**Work to be completed**
Could you copy out all of the material below word for word, with nothing changed?

****************

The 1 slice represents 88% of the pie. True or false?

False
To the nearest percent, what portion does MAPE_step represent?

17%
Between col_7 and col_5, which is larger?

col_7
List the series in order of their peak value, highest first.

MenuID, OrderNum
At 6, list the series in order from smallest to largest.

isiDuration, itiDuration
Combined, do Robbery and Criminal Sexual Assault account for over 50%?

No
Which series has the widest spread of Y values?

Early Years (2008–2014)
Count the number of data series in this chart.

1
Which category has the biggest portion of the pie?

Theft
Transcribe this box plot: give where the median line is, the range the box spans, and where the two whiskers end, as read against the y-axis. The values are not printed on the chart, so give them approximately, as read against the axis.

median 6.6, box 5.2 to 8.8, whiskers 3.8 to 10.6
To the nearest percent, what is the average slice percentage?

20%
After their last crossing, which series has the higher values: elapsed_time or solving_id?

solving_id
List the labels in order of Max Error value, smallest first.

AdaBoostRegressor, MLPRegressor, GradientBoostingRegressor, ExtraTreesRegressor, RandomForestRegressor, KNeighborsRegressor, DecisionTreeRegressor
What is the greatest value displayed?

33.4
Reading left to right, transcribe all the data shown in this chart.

****************

**Solution to this problem**
The 1 slice represents 88% of the pie. True or false?

False
To the nearest percent, what portion does MAPE_step represent?

17%
Between col_7 and col_5, which is larger?

col_7
List the series in order of their peak value, highest first.

MenuID, OrderNum
At 6, list the series in order from smallest to largest.

isiDuration, itiDuration
Combined, do Robbery and Criminal Sexual Assault account for over 50%?

No
Which series has the widest spread of Y values?

Early Years (2008–2014)
Count the number of data series in this chart.

1
Which category has the biggest portion of the pie?

Theft
Transcribe this box plot: give where the median line is, the range the box spans, and where the two whiskers end, as read against the y-axis. The values are not printed on the chart, so give them approximately, as read against the axis.

median 6.6, box 5.2 to 8.8, whiskers 3.8 to 10.6
To the nearest percent, what is the average slice percentage?

20%
After their last crossing, which series has the higher values: elapsed_time or solving_id?

solving_id
List the labels in order of Max Error value, smallest first.

AdaBoostRegressor, MLPRegressor, GradientBoostingRegressor, ExtraTreesRegressor, RandomForestRegressor, KNeighborsRegressor, DecisionTreeRegressor
What is the greatest value displayed?

33.4
Reading left to right, transcribe all the data shown in this chart.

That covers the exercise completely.